Objective: Renal artery aneurysms (RAAs) are uncommon, and rates of growth and rupture are unknown. Limited evidence therefore exists to guide clinical management of RAAs, particularly small aneurysms that are asymptomatic. To further characterize the natural history of RAAs, we studied anatomic characteristics and changes in diameter during imaging surveillance.

Methods: Patients evaluated for native RAAs at a single institution during a 5-year period (July 2008 to July 2013) were identified and analyzed retrospectively. Patients with two or more cross-sectional imaging studies (computed tomography or magnetic resonance imaging) more than 1 month apart were included. Demographic and clinical data were collected from medical records, and anatomic data (including aneurysm diameter, calcification, and location) were obtained from electronic images. Changes in RAA diameters over time were evaluated by plots and Wilcoxon signed rank tests.

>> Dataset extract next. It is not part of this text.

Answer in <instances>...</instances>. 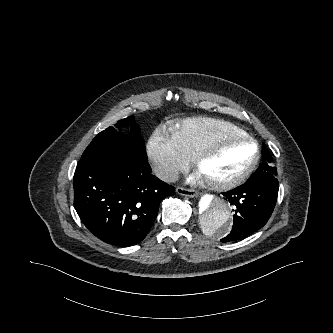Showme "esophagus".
Returning <instances> with one entry per match:
<instances>
[{"label":"esophagus","instance_id":"obj_1","mask_svg":"<svg viewBox=\"0 0 333 333\" xmlns=\"http://www.w3.org/2000/svg\"><path fill=\"white\" fill-rule=\"evenodd\" d=\"M176 192L179 195L187 196V197H191V198H194L197 196V193L194 190H190V189L183 188V187H177Z\"/></svg>","mask_w":333,"mask_h":333}]
</instances>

Results: Sixty-eight RAAs in 55 patients were analyzed. Median follow-up was 19.4 months (interquartile range, 11.2-49.0 months). Mean age at presentation was 61.8 ± 9.8 years, and 73% of patients were women. Hypertension was prevalent among 73% of patients. Multiple RAAs were present in 18% of patients, and 24% also had arterial aneurysms of other splanchnic or iliac vessels. The majority of RAAs were calcified and located at the main renal artery bifurcation. Mean initial aneurysm diameter was 16.0 ± 6.4 mm. Median annualized growth rate was 0.06 mm (interquartile range, -0.07 to 0.33 mm; P = .11). No RAA ruptures or acute symptoms occurred during surveillance, and 10.3% of RAAs were repaired electively.

Conclusions: Risk of short-term RAA growth or rupture was low. These findings suggest that annual (or less frequent) imaging surveillance is safe in the majority of patients and do not support pre-emptive repair of asymptomatic, small-diameter RAAs.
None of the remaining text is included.